Influence of the dendritic microstructure and -Al₅FeSi phase on the wear characteristics in a horizontally solidified Al-7Si-0.4Mg-1.2Fe alloy

In this work an Al-7Si-0.4Mg-1.2Fe alloy (wt.%) was subjected to a horizontal solidification experiment using a water-cooled solidification device equipped with thermocouples to obtain temperature vs. time data which in turn allowed solidification thermal parameters, such as growth and cooling rates (V-L and T-R, respectively), to be determined.

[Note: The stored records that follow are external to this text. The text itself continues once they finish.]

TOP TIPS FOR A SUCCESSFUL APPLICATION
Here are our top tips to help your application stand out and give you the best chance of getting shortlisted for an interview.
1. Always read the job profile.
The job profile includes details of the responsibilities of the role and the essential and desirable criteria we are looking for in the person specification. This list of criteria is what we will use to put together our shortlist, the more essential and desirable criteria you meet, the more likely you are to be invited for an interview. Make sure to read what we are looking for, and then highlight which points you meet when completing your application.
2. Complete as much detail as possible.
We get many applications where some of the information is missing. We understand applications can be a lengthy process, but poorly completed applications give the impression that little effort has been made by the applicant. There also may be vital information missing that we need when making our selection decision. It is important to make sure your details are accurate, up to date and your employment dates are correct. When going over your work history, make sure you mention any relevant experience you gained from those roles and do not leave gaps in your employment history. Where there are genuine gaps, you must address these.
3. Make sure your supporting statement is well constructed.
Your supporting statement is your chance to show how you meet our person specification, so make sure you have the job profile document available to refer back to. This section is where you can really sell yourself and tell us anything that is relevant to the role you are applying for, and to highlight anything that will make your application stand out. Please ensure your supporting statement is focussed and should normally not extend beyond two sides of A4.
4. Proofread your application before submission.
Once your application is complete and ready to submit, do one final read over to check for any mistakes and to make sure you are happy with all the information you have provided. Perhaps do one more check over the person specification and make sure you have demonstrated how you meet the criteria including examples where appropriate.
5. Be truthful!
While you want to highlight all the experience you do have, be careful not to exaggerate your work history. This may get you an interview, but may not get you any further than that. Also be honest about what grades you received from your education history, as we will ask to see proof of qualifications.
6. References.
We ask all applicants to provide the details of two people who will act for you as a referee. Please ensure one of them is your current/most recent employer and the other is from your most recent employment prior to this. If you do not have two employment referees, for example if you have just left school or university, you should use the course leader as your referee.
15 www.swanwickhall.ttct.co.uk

In turn, tribological behavior of samples with different secondary dendritic spacing (lambda(2)) and beta-Al5FeSi platelets length (beta(Fe)) were assessed by means of dry sliding wear testing performed in a rotating fixed ball machine, with wear volume and rate (W-V and W-R, respectively) being the two main investigated wear parameters. Quantitative metallography by optical and scanning electron microscopy along with energy dispersive X-ray spectroscopy enabled both as-cast microstructures and worn craters to be characterized. More significant variations in wear resistance of the investigated alloy were found for ranges of lambda(2) and beta(Fe) that lie within 12-20 mu m and 14-36 mu m, respectively, with the coarsening of the microstructure constituted by Al-rich primary phase dendrites surrounded by alpha-Al + Si +theta-Mg2Si + beta-Al5FeSi eutectic structures favoring reduced WV and WR values. For lambda(2) and beta(Fe) values higher than 24 and 48 mu m, respectively, both W-V and W-R stabilize assuming constant values that depend on the sliding distance. In addition to power type equations relating lambda(2) and beta(Fe) to V-L and T-R, mathematical expressions for variations of W-V and W-R with lambda(2) and beta(Fe) are also proposed. Finally, a comparative analysis with the literature is presented.